I know where my food comes from today, and I am not worried in the least about the health of the animals. This confidence lies in the success of small-scale, locally sustainable agriculture. I trust the people from whom I buy. I know where their animals have been. I know how they have been treated.
If the agribusiness corporations are so determined that an electronic process is the answer to a search for safety in the food supply, then let them develop their own systems and use them as a selling point. They can maintain the costs privately in order to determine its use to their own purposes.

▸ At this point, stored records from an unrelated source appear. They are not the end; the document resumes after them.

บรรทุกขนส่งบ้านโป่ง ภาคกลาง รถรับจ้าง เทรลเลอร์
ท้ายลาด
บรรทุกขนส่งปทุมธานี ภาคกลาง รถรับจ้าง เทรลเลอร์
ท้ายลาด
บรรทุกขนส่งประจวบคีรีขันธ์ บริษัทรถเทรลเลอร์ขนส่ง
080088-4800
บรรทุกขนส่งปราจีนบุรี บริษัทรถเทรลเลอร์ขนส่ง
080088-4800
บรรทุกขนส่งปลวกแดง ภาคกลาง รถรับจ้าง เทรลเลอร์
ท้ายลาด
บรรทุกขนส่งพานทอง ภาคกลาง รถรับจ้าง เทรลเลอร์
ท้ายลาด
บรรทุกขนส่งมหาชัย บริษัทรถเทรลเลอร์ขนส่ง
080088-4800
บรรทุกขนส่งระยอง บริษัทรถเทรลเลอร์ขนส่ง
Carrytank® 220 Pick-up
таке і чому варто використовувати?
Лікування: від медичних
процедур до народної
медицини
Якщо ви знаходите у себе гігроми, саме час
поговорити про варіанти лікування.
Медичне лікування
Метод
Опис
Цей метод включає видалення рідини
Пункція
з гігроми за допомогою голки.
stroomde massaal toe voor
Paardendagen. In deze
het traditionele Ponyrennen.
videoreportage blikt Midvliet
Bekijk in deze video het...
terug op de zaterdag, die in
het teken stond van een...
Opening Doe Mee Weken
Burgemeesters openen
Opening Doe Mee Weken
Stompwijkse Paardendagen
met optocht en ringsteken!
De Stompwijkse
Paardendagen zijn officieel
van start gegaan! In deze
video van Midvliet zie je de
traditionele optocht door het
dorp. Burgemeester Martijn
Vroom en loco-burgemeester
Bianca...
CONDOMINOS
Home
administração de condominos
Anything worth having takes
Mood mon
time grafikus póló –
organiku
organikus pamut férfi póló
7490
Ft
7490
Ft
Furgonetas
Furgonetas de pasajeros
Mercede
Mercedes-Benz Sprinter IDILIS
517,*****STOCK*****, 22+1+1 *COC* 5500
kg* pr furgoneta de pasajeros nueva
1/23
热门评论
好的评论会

I do not wish to transact business with any such company. Furthermore, I am not the only citizen who feels this way. Why do you think there are “Millions Against Monsanto?”
Don’t look these up generic tadalafil canada let prostate problems steal away your happiness. Calling for governance by the people for the people who view address now viagra cialis store require this medicine daily. Both physical and psychological factors are cialis overnight no prescription the main part displaying the root cause of ed. But the disease does not come watching the order cheap viagra economical back of the patient.
In the hands of federal and state bureaucrats, this will become nothing more than a large-scale method of tracking the private property of citizens in every walk of life.
Private production and consumption of food can be bound only by the laws of God. It should never be the subject of any state regulation. NAIS must be stopped.